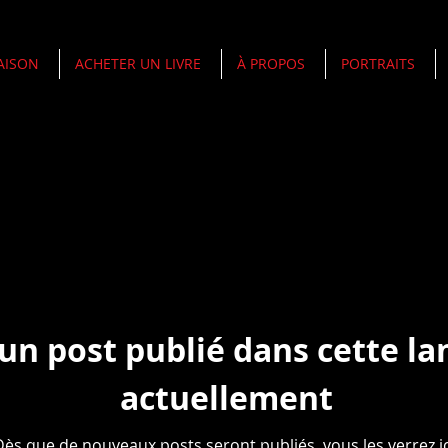
AISON
ACHETER UN LIVRE
À PROPOS
PORTRAITS
ié dans cette langue actuellement
ux posts seront publiés, vous les verrez ici.
un post publié dans cette l
actuellement
Dès que de nouveaux posts seront publiés, vous les verrez ic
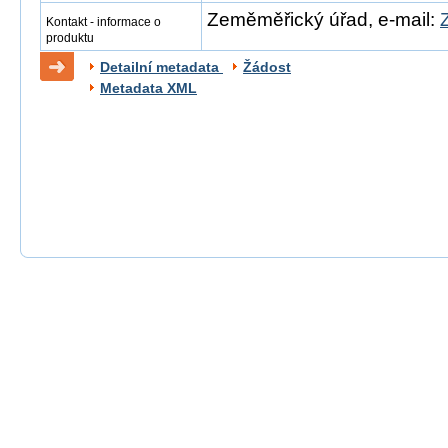
Zeměměřický úřad, e-mail:
Kontakt - informace o
produktu
Detailní metadata
Žádost
Metadata XML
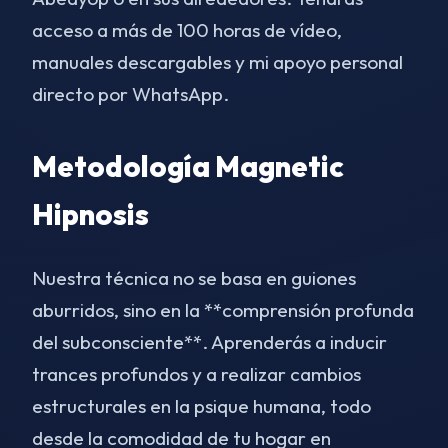
acceso a más de 100 horas de vídeo,
manuales descargables y mi apoyo personal
directo por WhatsApp.
Metodología Magnetic
Hipnosis
Nuestra técnica no se basa en guiones
aburridos, sino en la **comprensión profunda
del subconsciente**. Aprenderás a inducir
trances profundos y a realizar cambios
estructurales en la psique humana, todo
desde la comodidad de tu hogar en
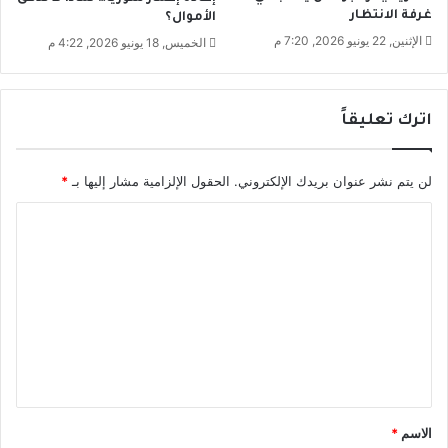
غرفة الانتظار
الأموال؟
ا
ا
ل
الإثنين, 22 يونيو 2026, 7:20 م
ل
الخميس, 18 يونيو 2026, 4:22 م
ذ
ت
ك
ر
ي
ك
اترك تعليقاً
ة
ي
لن يتم نشر عنوان بريدك الإلكتروني.
الحقول الإلزامية مشار إليها بـ
*
ا
ل
ت
ع
ل
ي
ق
*
الاسم
*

------

# DESCRIPTION OF THE TASK:
Copy the text from all of the entries above line for line, with no changes, and leave the pictures out.

# ANSWER:
AISON
ACHETER UN LIVRE
À PROPOS
PORTRAITS
ié dans cette langue actuellement
ux posts seront publiés, vous les verrez ici.
un post publié dans cette l
actuellement
Dès que de nouveaux posts seront publiés, vous les verrez ic
Zeměměřický úřad, e-mail:
Kontakt - informace o
produktu
Detailní metadata
Žádost
Metadata XML
acceso a más de 100 horas de vídeo,
manuales descargables y mi apoyo personal
directo por WhatsApp.
Metodología Magnetic
Hipnosis
Nuestra técnica no se basa en guiones
aburridos, sino en la **comprensión profunda
del subconsciente**. Aprenderás a inducir
trances profundos y a realizar cambios
estructurales en la psique humana, todo
desde la comodidad de tu hogar en
غرفة الانتظار
الأموال؟
ا
ا
ل
الإثنين, 22 يونيو 2026, 7:20 م
ل
الخميس, 18 يونيو 2026, 4:22 م
ذ
ت
ك
ر
ي
ك
اترك تعليقاً
ة
ي
لن يتم نشر عنوان بريدك الإلكتروني.
الحقول الإلزامية مشار إليها بـ
*
ا
ل
ت
ع
ل
ي
ق
*
الاسم
*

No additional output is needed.